Nos replegamos en nosotros mismos, haciendo caso omiso de lo que estamos sufriendo, y ponemos nuestra mejor cara con la esperanza de que nadie note que estamos rotos por dentro.

Desde la revolución industrial se ha avanzado a pasos agigantados en medicina, ingeniería, comunicaciones y un largo etcétera, pero, en lo humano, la moral, la ética y sobre todo en empatía, prácticamente cero. Y es tristísimo.

Cuando empiezas a ser consciente de que algo va mal en tu cabeza, en tu interior, ya llevas algún tiempo con ese malestar en tus entrañas. No te levantas un día, chasqueas los dedos y de repente tienes un problema de salud mental… no funciona así. Es algo que se va macerando y dando pequeños signos de que algo va mal durante un tiempo, que puede ser mayor o menor dependiendo de la enfermedad y del enfermo.

En mi caso, que es trastorno adaptativo mixto (depresión y ansiedad), me fui aislando poco a poco de la gente o ellos de mí, no lo tengo muy claro. Lo que sé es que hacíamos planes para salir, hacer cosas y a mí me apetecía, pero cuando llegaba el día, no podía ni levantarme de la cama y tenía que avisar de que no podía ir.

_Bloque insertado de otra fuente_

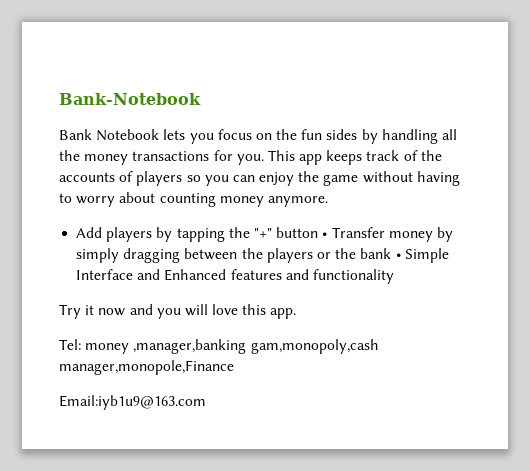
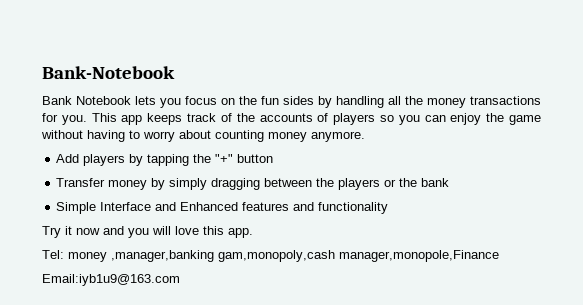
[322,232,328,238] • -> (274, 158) //
[395,253,401,259] • -> (450, 182) //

Empezaron a recriminarme y decirme que era una malqueda, que no se podía contar conmigo para nada, cosas que me hacían sentir muy mal. Ponía mi mejor cara mientras aceptaba las críticas y ponía excusas de lo más variado. Pero siempre con una sonrisa.

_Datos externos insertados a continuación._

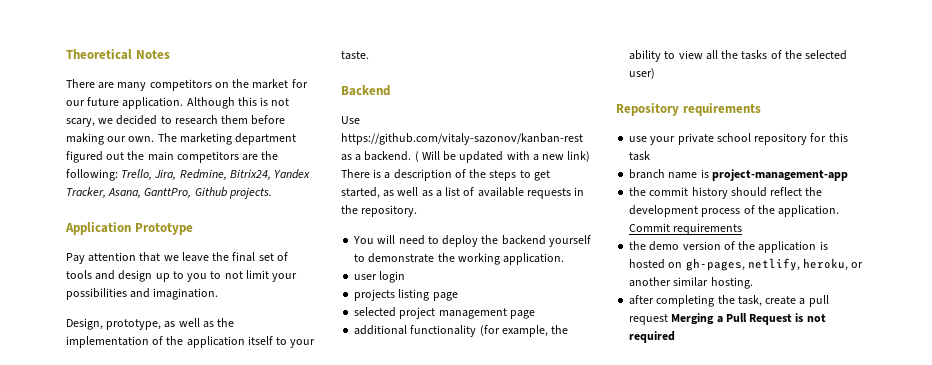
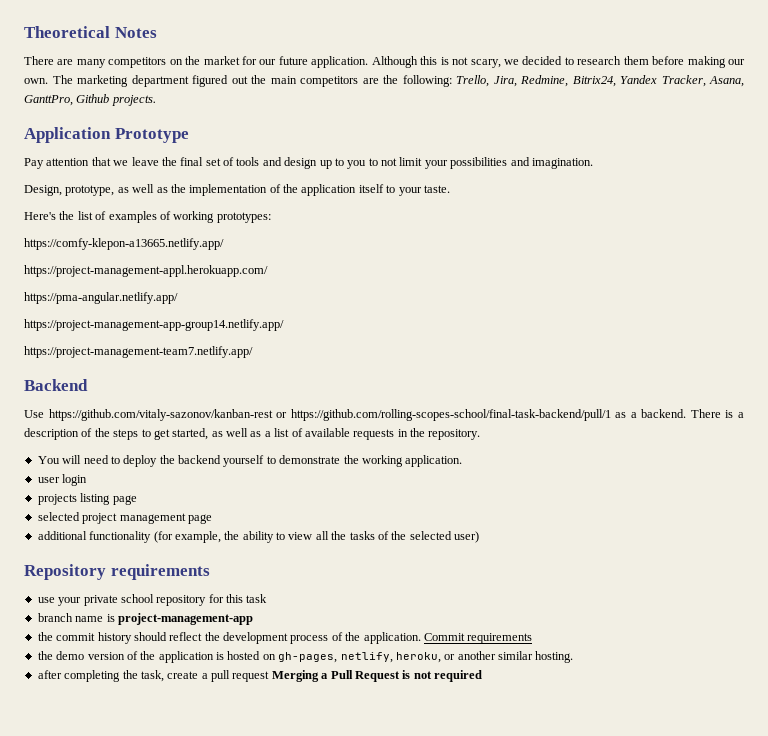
(369, 55) none -> [24,211,271,223] [24,238,224,250] [24,265,268,277] [24,292,178,304] [24,319,284,331] [24,346,253,358] // Here's the list of examples of working prototypes: // https://comfy-klepon-a13665.netlify.app/ // https://project-management-appl.herokuapp.com/ // https://pma-angular.netlify.app/ // https://project-management-app-group14.netlify.app/ // https://project-management-team7.netlify.app/
(583, 139) none -> [276,409,611,421] or https://github.com/rolling-scopes-school/final-task-backend/pull/1
[414,151,591,163] ( Will be updated with a new link) -> (687, 413) none

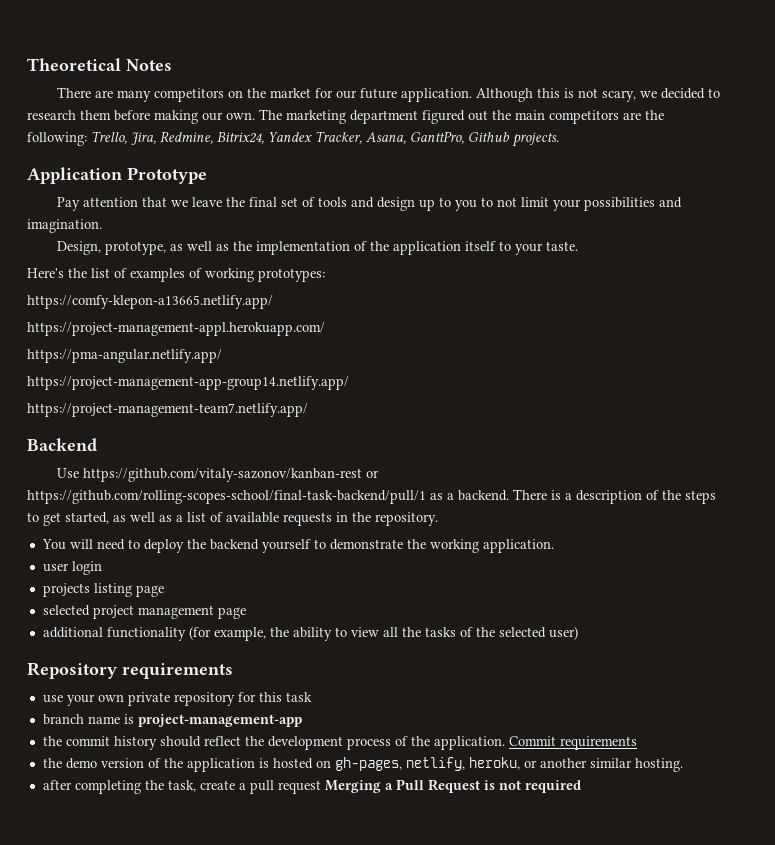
[83,594,154,606] private school -> [97,692,170,706] own private

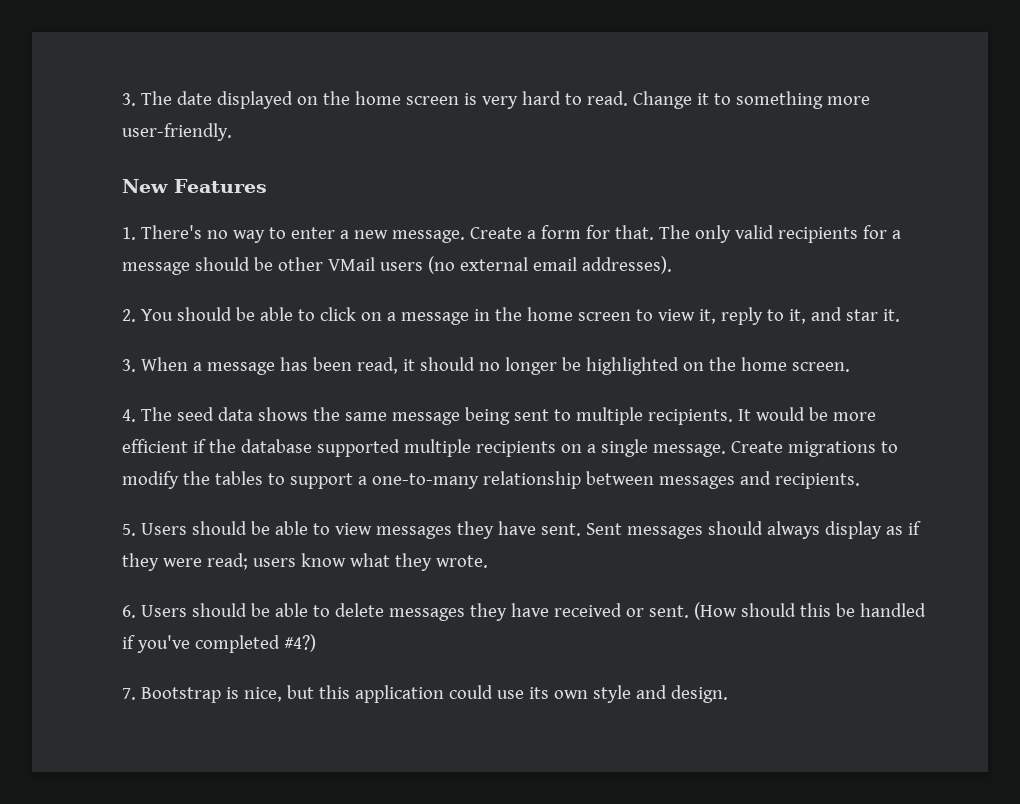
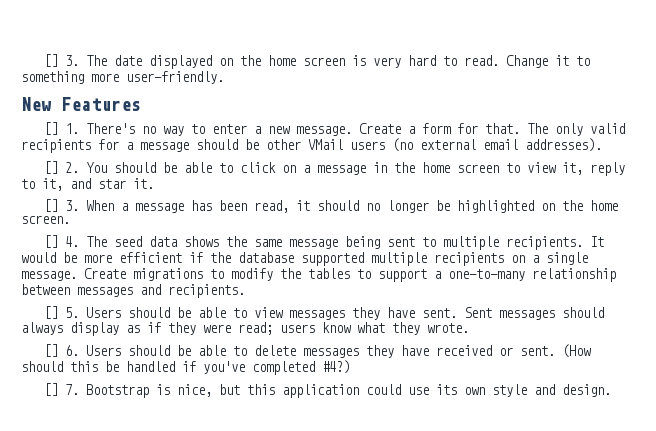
(122, 99) none -> [43,54,58,67] []
(267, 186) none -> [43,122,58,135] []
(672, 265) none -> [43,161,58,174] []
(900, 315) none -> [43,199,58,212] []
(850, 367) none -> [43,235,58,248] []
(860, 481) none -> [43,306,58,319] []
(488, 561) none -> [43,344,58,357] []
(316, 643) none -> [43,383,58,396] []

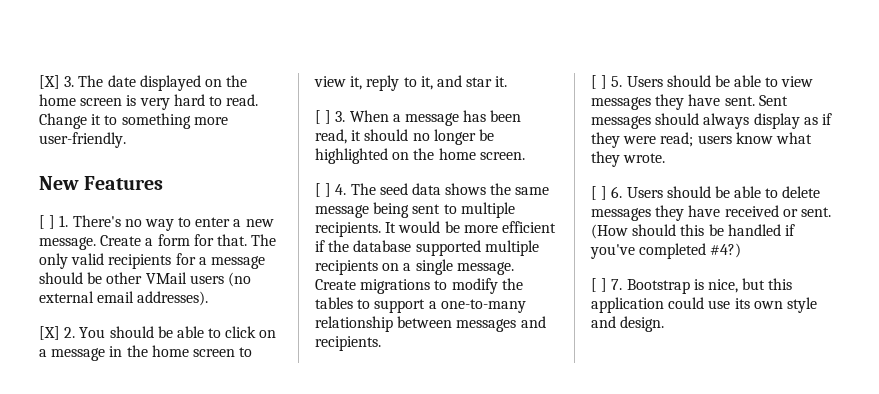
[43,54,58,67] [] -> [39,75,60,89] [X]
[43,122,58,135] [] -> [39,215,56,229] [ ]
[43,161,58,174] [] -> [39,326,60,340] [X]
[43,199,58,212] [] -> [315,110,332,124] [ ]
[43,235,58,248] [] -> [315,183,332,197] [ ]
[43,306,58,319] [] -> [591,75,608,89] [ ]
[43,344,58,357] [] -> [591,186,608,200] [ ]
[43,383,58,396] [] -> [591,278,608,292] [ ]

Empezaron a quedar conmigo cada vez menos hasta que desapareció mucha gente de mi vida. Estaba destrozada. ¿Cómo nadie veía mis ojos apagados, mi sonrisa forzada? ¿Por qué solo me llovían críticas y nadie se molestaba en preguntarme si me pasaba algo o si me encontraba bien? Quizás fueron ellos los que no estuvieron ahí y con los que no se podía contar.

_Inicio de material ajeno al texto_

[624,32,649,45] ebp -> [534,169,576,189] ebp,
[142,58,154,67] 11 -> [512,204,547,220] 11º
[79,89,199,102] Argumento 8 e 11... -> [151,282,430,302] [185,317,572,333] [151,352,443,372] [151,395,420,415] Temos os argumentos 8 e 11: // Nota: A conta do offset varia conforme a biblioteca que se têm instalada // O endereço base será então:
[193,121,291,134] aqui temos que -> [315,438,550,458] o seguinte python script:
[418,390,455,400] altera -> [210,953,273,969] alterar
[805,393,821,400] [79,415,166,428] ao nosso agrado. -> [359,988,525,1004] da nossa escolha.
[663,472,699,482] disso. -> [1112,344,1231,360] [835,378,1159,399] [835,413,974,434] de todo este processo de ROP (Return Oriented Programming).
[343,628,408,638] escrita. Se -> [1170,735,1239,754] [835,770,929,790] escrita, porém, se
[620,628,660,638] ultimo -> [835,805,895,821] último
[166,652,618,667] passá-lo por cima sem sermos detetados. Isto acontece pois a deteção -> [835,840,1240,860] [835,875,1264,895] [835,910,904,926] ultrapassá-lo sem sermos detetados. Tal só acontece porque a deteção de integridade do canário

Fue un mazazo, no lo voy a negar, pero aún me quedaban algunas personas. Contadas con los dedos de una mano y me sobraban dedos, pero ahí estaban. Y se preocupaban por mí y me preguntaban cómo me sentía. Aun después de decirles que iba al psiquiatra.

¡Qué vergüenza! Sí, vergüenza de ser una loca, una tarada mental y todos esos adjetivos que se reservan para la gente que anda mal de la cabeza. Me avergonzaba de mí misma, me autoestigmatizaba y esa era la verdadera vergüenza. La que nos graba a fuego la sociedad de los normativamente cuerdos. Cuerdos que, si rascásemos un poco en sus cabecitas, también tienen sus mierdas y quizá necesiten, incluso, más ayuda que nosotros. Pero se creen mejores por poder seguir manteniendo las apariencias de lo cuerdos que están. Suerte que aún no han llegado a lo más profundo del pozo.

Debo aclarar, que las personas que se quedaron a mi lado o están a mi lado, son personas que han tenido en su familia, entorno o ellos mismos, algún caso de salud mental. Supongo que por eso me entendieron y me entienden. ¿¡Y los demás!? Pena de ignorancia.

 

 

 

 

Artículo de opinión, pertenenciente a la sección «La Voz de SALUD MENTAL ESPAÑA», publicado en el nº 3 de la Revista Encuentro, 2021.